Climate change and ESG-thinking could open unforeseen opportunities to bring in sustained returns, especially with the momentum set in by the Paris Agreement, providing greater incentives to key stakeholders to commit to ESG integration.


It is important to integrate ESG risk analysis with risk management frameworks and Business Continuity Plans, in order to establish well-rounded and effective control measures. With the eventuality of a rapid tightening of norms towards building an ESG integrated financial system in the EU, it is imperative to fine tune these strategies to demonstrate effective governance and controls.

To do so, instituting adequate policies and procedures to address and manage ESG risks becomes critical. In case of banks, for example, instituting Environmental and Social frameworks to address the ESG impact of project transactions or prioritising climate risks would serve as effective control measures against potential ESG risks in its project portfolio.

Transparency and accountability

Organisations are being directed to focus on clear and candid stakeholder communication and disclosures by both policy and regulation. Measuring, analysing and disclosing the impacts of business activity on the environment and society helps address and manage stakeholder concerns about the business’ environmental and social footprint. Further, disclosures that are candid, comprehensive and practical not only augment broader financial decision making, but also enable organisations to respond to growing investor concerns on the long-term viability of business models.
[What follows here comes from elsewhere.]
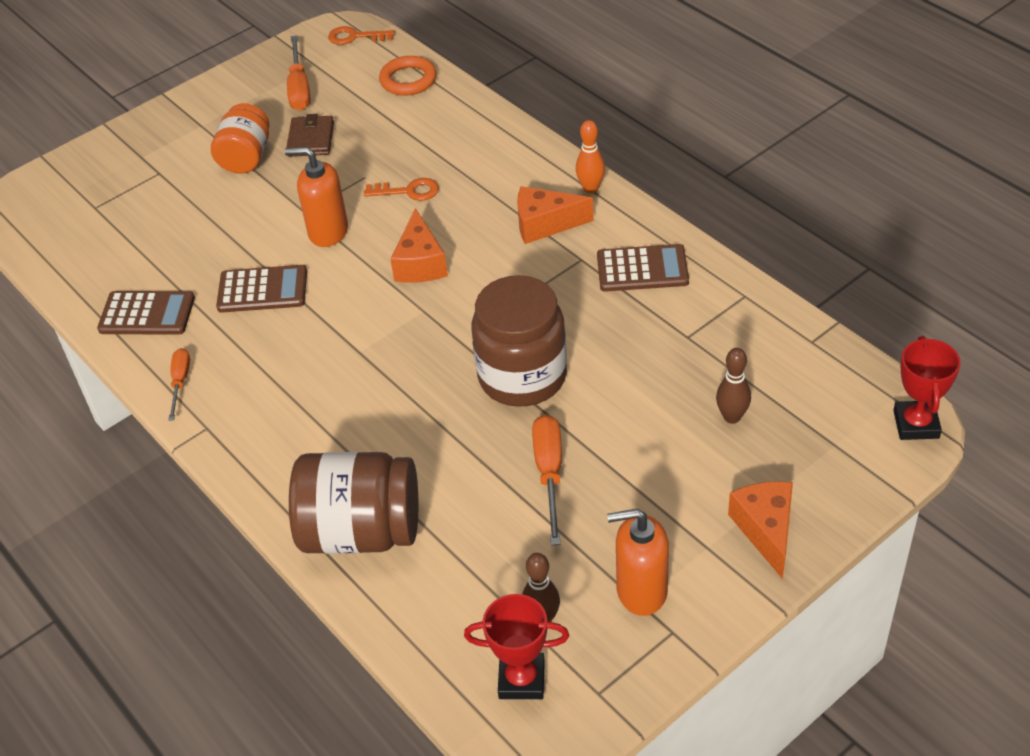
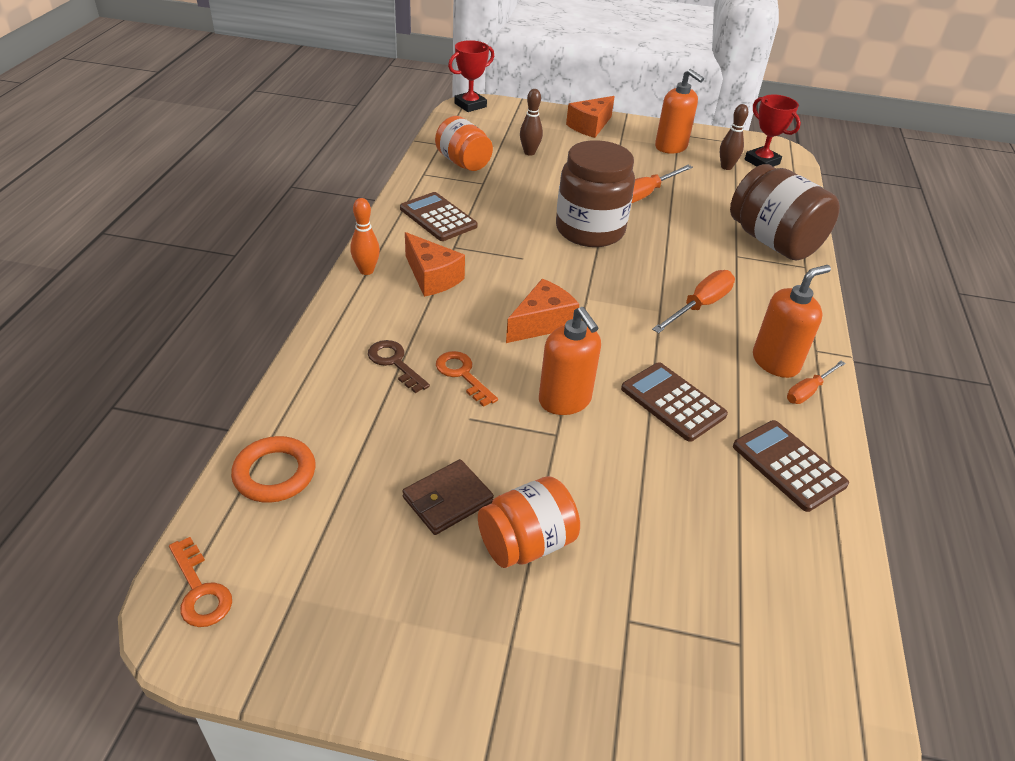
camera: 135 degrees left, 5 degrees down
(226, 386) = (775, 362): none -> orange soap dispenser
(299, 88) = (358, 579): orange screwdriver -> orange screwdriver (700, 306)
(456, 162) = (394, 363): none -> brown key
(748, 341) = (463, 163): none -> orange jar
Ultimately, communication on ESG metrics is revelatory of an organisation’s strategies and culture, which can make up fundamental RoI (investment) drivers.

Timely and comprehensive standardisation in ESG disclosures would form the basis of an ESG integrated financial system.

Innovation and capacity development

Innovation is the key differentiator between market creators and market followers. Updated capacities and skills enable disruption and first-mover advantage to all stakeholders in the finance sector such as banks, insurers, asset managers/regulators and corporates who innovate, build capacities to capture emerging ESG opportunities in order to better understand ESG risks.

Some financial institutions are ahead of the curve and are already incorporating ESG performance in new products. Sustainable debt issuance has seen a meteoric rise in 2020, with Sustainability bonds increasing to $68.7 billion (US) in 2020, from $37.9 (US) in 2019.8

An array of green, ESG and sustainability linked financial products and services have surfaced in the recent years. For example, Green Bonds have gained global traction with annual global issuance reaching $305.3 billion (US) in 2020 pushing every global bank in the major league to design green bond products and services. The global Social Bond market has also gained momentum, especially during the pandemic. The shift in demand for social bonds in 2020 shows issuance volumes reaching $147.7 billion (US) , compared with $18 billion (US) in 2019.8

This rise in issuances is demonstrative of the diversity and scale of opportunities available for stakeholders in the finance sector to realise.
Commitment to global ESG initiatives, relevant and adequate controls to identify, assess and manage ESG risks, implementing channels to facilitate candid, comprehensive and practical disclosures, and capitalising on the immense opportunity available to stakeholders in the finance sector, all promote and support the actualisation of a successful ESG-Integrated Financial System.